→ O que se pede
Segundo o trecho sobre o livro A noite, em que ano a obra foi escrita?

Elie Wiesel, Prêmio Nobel da Paz de 1986, foi um dos primeiros judeus a gritarem em alto e bom som o absurdo da resignação que levou seu povo a ser arrastado para os campos de concentração. Adolescente irrequieto, mas observador, o escritor viu sua família e amigos serem avisados pelos vizinhos alemães das barbaridades cometidas pelo regime nazista. Também viu o descaso com que tais avisos foram passados. As atrocidades contadas pelos cantos escuros pareciam invencionices de quem queria aterrorizar as mentes dos sempre perseguidos judeus. Assim, aos 14 anos, seu olhar de menino acabou por contemplar os horrores de Auschwitz e Buchenwald, a separação de sua mãe e irmã mais nova e a morte lenta de seu velho pai. Desta dor nasceu A noite (Ediouro, 160 págs., R$ 21,90), escrito em 1958, provavelmente o mais revoltado e intenso relato do holocausto.

O que faz de A noite um livro de memórias excepcional é o fato de o autor ser conciso, terrivelmente conciso, e de concentrar em relativamente poucas páginas uma enorme carga de dor, revolta e indignação. Wiesel não se lamuria, não lamenta o destino de seu povo, não se faz de coitadinho. Ele acusa, sim, o horror de que é capaz o ser humano quando levado às últimas instâncias da fome e da dor. Sua constatação, logo no início do relato, de que nos sofridos olhos de uma criança ele via a morte de Deus é um dos mais virulentos manifestos da humanidade e sua opção pelo mal.

Um outro resumo cruel do estado a que pode chegar um homem no
limite da sua razão encontra-se nas páginas finais, quando Wiesel deixa
a cama de um hospital e, de frente para um espelho, pela primeira vez
em muito tempo, constata: “Do fundo do espelho, um cadáver me contemplava. Seu olhar nos meus olhos não me deixa mais.” Nem tal reflexo na mente do leitor.

[Entradas do conjunto de dados]

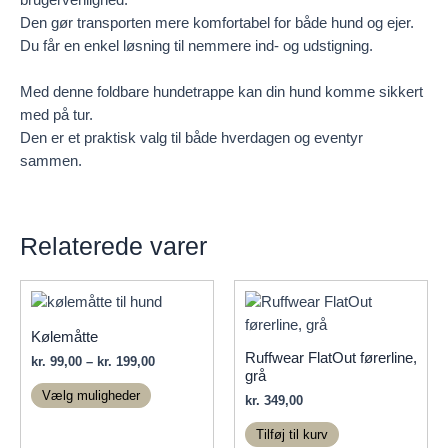
Den gør transporten mere komfortabel for både hund og ejer.
Du får en enkel løsning til nemmere ind- og udstigning.
Med denne foldbare hundetrappe kan din hund komme sikkert
med på tur.
Den er et praktisk valg til både hverdagen og eventyr
sammen.
Relaterede varer
Kølemåtte
Ruffwear FlatOut førerline,
Prisinterval:
kr.
99,00
–
kr.
199,00
grå
kr. 99,00
Dette
til
Vælg muligheder
kr.
349,00
vare
kr. 199,00
har
Tilføj til kurv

→ Solução
Em 1958.